Der Bauchtanz lebt von der Musik. Entsprechend wichtig ist es demnach auch für eine Bauchtänzerin, sich mit eben dieser in vielfacher Weise auseinanderzusetzen, um deren Rhythmus auch wirklich im Tanz umsetzen zu können. Doch was sollte jede Tänzerin über die orientalischen Rhythmen wissen?

Grundsätzlich basiert der Rhythmus bei orientalischer Musik auf drei Einheiten, welche noch durch zwei Sonderelemente ergänzt werden.

  • Dum: tiefer Ton, Trommel wird mittig getroffen
  • Tak: hoher Ton, Trommel wird seitlich getroffen
  • Pause: Spielpause, wird ebenso wie Trommelschläge gezählt
  • Taka: zwei sich schnell folgende Tak
  • Tremolo: schnelle Abfolge von Trommelschlägen bis zu deren Verschmelzung#

Nachdem nun diese Grundbegriffe der orientalischen Musik geklärt wurden, sollte sich jede Tänzerin auch über die universellen Begrifflichkeiten und Grundlagen des Rhythmus beziehungsweise Taktes im Klaren sein.

  • Takt: Muster des Rhythmus, Wechsel zwischen betonten und unbetonten Einheiten
  • Rhythmus: taktmäßige Gliederung aus hohen und tiefen Tönen sowie Pausen

Ein Rhythmus wird dabei als Einheit angegeben, wobei zwei Ziffern durch einen Querstrich abgetrennt werden.

Klassische Beispiele wären hier der 2/4, der 4/4 und der 8/8 Takt.

Die erste Ziffer beschreibt dabei die Aufteilung einer Gesamtnote in einzelne Einheiten.

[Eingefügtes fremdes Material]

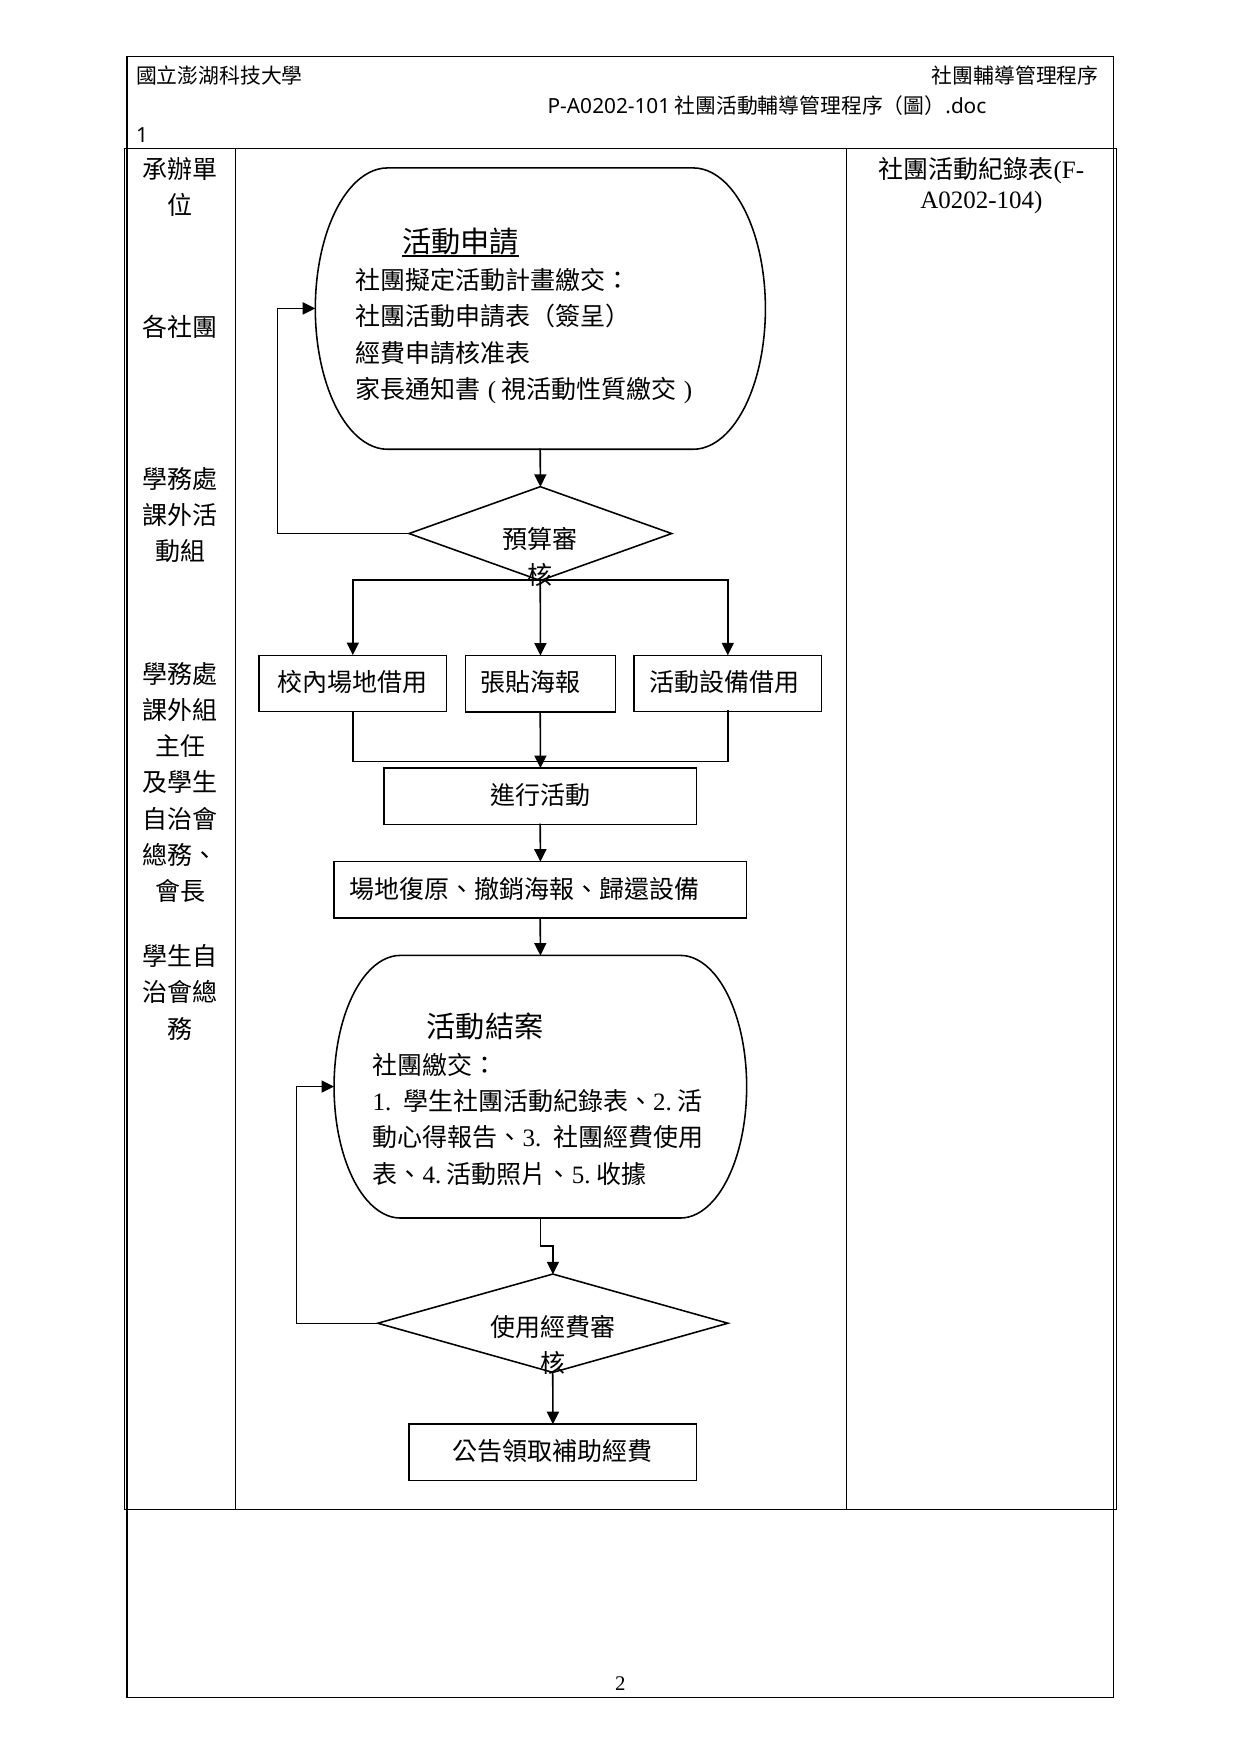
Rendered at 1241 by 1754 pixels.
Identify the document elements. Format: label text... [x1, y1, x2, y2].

So weist folglich der 2/4 Takt nur zwei Viertelnoten auf, wohingegen der der 4/4 Takt aus vier Viertelnoten und damit die Länge einer Gesamtnote besteht.

Die Zahl unter dem Strich gibt dagegen an, wie viele dieser Einheiten im Sinne eines Instrumenteneinsatzes genutzt werden. Folglich geht eine höhere Zahl hier mit einer höheren Taktgeschwindigkeit einher.

Die Grundlage für das Verstehen der wichtigsten orientalischen Rhythmen wären damit geklärt.